Rich Schultz/Getty Images

You may have noticed that a few Oakland Athletics hitters are not doing so well at the plate. But fear not! A bad April is not a portender of a bad rest of the season. In fact, you'd do a lot better to stick with a player's preseason PECOTA projection as your projection for the rest of the season.

Here is every A's player with an OPS below .550 so far in order of how far that OPS is below their preseason PECOTA projection:

PA OPS thru Apr 20 PECOTA OPS Diff
Chris Coghlan 40 .541 .681 -.140
Coco Crisp 41 .535 .679 -.144
Billy Butler 22 .513 .741 -.228
Mark Canha 14 .500 .734 -.234
Khris Davis 49 .420 .758 -.338
Yonder Alonso 47 .301 .716 -.415

I hopped into the Baseball-Reference Play Index and found players who had at least 50 plate appearances in March/April and an OPS of .550 or below in that month who also had 150 plate appearances for the season between 2011-2015. I figure anybody who hit that poorly in the first month of the season but still got 50 plate appearances and then 100 more after that was a player who was expected to contribute.

This gives me a list of 148 player seasons.
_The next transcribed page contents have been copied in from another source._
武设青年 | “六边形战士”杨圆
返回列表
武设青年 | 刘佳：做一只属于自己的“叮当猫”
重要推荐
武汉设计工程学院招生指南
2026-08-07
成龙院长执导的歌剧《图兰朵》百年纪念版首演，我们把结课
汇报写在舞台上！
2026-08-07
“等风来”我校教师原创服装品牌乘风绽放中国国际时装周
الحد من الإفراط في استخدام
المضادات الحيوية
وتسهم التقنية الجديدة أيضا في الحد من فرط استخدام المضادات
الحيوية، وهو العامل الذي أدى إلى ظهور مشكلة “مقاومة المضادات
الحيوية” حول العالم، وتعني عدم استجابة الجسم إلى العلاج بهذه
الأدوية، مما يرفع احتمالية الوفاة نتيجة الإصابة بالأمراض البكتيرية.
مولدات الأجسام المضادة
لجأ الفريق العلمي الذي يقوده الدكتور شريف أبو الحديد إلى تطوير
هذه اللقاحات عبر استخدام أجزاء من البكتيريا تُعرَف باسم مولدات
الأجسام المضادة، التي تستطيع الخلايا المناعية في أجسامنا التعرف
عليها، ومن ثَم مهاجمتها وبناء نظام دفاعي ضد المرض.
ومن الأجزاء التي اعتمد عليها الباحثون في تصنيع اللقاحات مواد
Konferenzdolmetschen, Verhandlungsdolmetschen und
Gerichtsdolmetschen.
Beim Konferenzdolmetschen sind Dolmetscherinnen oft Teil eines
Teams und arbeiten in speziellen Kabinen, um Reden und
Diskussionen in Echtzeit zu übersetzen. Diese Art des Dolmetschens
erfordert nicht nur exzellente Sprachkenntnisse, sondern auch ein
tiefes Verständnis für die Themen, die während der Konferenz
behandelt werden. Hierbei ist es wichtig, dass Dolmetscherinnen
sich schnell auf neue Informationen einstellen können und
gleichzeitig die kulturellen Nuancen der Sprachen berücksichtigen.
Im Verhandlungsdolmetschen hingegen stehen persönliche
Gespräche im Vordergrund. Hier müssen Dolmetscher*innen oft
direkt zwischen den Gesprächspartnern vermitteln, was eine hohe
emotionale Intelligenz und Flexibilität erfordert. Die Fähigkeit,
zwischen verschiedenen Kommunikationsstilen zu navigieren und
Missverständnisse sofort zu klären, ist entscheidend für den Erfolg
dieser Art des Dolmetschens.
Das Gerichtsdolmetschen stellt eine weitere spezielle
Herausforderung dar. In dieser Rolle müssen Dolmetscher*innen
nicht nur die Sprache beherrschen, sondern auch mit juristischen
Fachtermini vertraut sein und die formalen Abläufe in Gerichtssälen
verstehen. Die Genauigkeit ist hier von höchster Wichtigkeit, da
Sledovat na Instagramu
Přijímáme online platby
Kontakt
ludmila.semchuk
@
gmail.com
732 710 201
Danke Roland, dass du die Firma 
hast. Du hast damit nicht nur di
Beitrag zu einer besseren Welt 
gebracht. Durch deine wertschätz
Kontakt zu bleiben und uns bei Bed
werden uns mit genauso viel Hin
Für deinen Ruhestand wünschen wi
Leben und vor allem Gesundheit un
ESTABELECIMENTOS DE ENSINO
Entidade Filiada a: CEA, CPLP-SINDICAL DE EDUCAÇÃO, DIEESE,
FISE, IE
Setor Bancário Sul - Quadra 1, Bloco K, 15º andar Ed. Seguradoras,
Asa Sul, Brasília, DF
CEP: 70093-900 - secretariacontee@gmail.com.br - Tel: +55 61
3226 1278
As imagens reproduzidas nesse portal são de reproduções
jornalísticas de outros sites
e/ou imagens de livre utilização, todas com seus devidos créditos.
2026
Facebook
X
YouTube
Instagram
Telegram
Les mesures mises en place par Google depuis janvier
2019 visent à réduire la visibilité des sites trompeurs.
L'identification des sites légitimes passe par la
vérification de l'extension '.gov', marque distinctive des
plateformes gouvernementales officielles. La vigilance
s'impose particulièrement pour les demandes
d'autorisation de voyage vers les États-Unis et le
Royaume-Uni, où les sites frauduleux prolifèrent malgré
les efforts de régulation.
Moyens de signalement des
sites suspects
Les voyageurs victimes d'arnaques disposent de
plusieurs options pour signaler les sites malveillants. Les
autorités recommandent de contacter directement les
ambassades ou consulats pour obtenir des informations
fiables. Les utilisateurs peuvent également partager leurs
For each of these player seasons, I calculated the player's OPS after April, and then I compared it to PECOTA's preseason OPS projection. If it's the case that for the 30 or so worst regulars in April of each year, the more a player underperforms the more he would underperform in the future, we should see a strong correlation between the April underperformance and the rest of the season. Instead:

That's pretty all over the place, and in any event not close to a one-to-one correlation. Over the rest of the year, most will perform within 100 points of what PECOTA said their OPS was going to be.

That's not to say that players will outperform what PECOTA projected in order to "catch up" and hit that target. That's not what regression to the mean means. Regression to the mean is the concept that given infinite plate appearances, everyone will perform to their true talent. But since the baseball season is only six months long, a bad first month means that performing to one's true talent for five months inevitably leaves one a little bit short at season's end.

It might be the case that, for the rest of the season, a player happens to outperform what PECOTA projected his OPS to be or continues to underperform. But don't look to his April as a predictor that either of those outcomes will happen.

The best I can say is that for the rest of the season, Messrs. Coghlan, Crisp, Butler, Canha, Davis, and Alonso will probably perform within 100 points of what PECOTA said their OPS would be, and don't get overly bummed about a tough April. If you thought some of those players was going to be a very good hitter this year, don't let a bad April sway you from believing that from May through October. If you thought some of them weren't going to be that good, don't believe that player will be that bad the whole year through.